#### STATED TASK 1:
Could you condense the paragraph that begins "The window of opportunity" in the trend velocity text into a short list that keeps its main facts?

#### DOCUMENT EXTRACT:
What "trend velocity" actually means
Trend velocity is the rate at which a product is gaining new orders, not the absolute total. A product that goes from 200 orders/day to 600 orders/day in 7 days has 3x velocity. A product sitting at 5,000 orders/day flat for 30 days has zero velocity — it's a mature winner that everyone already knows about.
The single most predictive metric for whether a product will scale for you is velocity at the moment of entry. High velocity = you ride the curve up. Low or negative velocity = you arrived at the wake.
The four phases of a trend curve
Every dropshipping winner moves through four phases:
| Phase | Days | Characteristics | Action |
|---|
| Discovery | 0-7 | Sub-100 orders/day, single advertiser, no spy-tool coverage | Watch, don't enter |
| Acceleration | 7-21 | 200-2000 orders/day, 3-15 advertisers, CPMs still cheap | Enter here |
| Saturation | 21-60 | 2000-10000+ orders/day, 50+ advertisers, CPMs inflate | Margin compresses, only well-capitalised win |
| Decay | 60+ | Orders flat or declining, CPMs at peak, returns rise | Avoid, or pivot creative angle |
The window of opportunity is roughly Days 7-21. Earlier than Day 7 the signal is too noisy — you cannot tell a real trend from a single advertiser's flash test. Later than Day 21 the market is bidding against you, every spy tool has the product, and your CPMs are competing with five well-funded copycats.
Reading a velocity curve in practice
A curve is just three numbers, observed daily for 14+ days:
- Today's orders
- Last 7 days total
- Last 30 days total
You compute two derivatives:
- Day-over-day acceleration: (today / yesterday) - 1
- 7-day momentum: last 7 days / (last 30 days / 4.3)
If 7-day momentum is above 1.5, the product is in acceleration. Above 2.0, it's in steep climb. Below 1.0, it's decelerating.
A useful sanity check: plot it. Most spy tools and Majorka show a velocity sparkline. The shape tells you everything in one glance:
- Hockey stick (slow then steep) — entering acceleration phase, ideal entry
- Smooth steep climb — mid-acceleration, still good entry
- Plateau at high volume — saturation, late entry
- Plateau at low volume — never accelerated, dead
When to ignore velocity
Two cases where a low-velocity product is still a buy:
- Evergreen with stable 12-month curve. A product with 800 orders/day flat for 12 months is not "dead" — it's permanent demand. The signal here is consistency, not acceleration. Different game.

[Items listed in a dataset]
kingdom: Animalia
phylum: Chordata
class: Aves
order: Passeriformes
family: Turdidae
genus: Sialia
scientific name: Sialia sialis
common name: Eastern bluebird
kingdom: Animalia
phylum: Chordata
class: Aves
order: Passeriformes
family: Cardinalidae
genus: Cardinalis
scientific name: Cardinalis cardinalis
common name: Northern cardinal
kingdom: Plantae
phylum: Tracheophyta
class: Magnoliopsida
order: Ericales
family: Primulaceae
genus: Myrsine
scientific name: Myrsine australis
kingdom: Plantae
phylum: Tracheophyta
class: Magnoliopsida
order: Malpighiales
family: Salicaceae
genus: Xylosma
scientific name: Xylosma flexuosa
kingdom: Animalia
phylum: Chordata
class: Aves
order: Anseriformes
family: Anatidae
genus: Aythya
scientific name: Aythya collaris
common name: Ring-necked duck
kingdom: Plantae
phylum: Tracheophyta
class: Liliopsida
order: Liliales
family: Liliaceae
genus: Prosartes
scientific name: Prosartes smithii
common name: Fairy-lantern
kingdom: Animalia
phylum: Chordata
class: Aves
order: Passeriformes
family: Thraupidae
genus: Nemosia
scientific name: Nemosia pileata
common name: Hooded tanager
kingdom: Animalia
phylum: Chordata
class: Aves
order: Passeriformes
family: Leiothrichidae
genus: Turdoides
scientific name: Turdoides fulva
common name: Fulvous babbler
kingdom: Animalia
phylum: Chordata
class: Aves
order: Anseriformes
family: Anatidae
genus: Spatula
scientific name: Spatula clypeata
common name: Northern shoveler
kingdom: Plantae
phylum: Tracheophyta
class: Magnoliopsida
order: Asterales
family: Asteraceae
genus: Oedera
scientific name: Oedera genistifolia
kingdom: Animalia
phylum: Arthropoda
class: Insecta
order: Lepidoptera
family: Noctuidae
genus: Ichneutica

#### STATED TASK 2:
Can you filter the rows above down to every line that holds the word "family"?

#### FINAL ANSWER 1:
- The window of opportunity is roughly Days 7-21.
- Before Day 7, the signal is too noisy to tell a real trend from a single advertiser's flash test.
- After Day 21, the market bids against you and every spy tool has the product. Your CPMs compete with five well-funded copycats.

#### FINAL ANSWER 2:
family: Turdidae
family: Cardinalidae
family: Primulaceae
family: Salicaceae
family: Anatidae
family: Liliaceae
family: Thraupidae
family: Leiothrichidae
family: Anatidae
family: Asteraceae
family: Noctuidae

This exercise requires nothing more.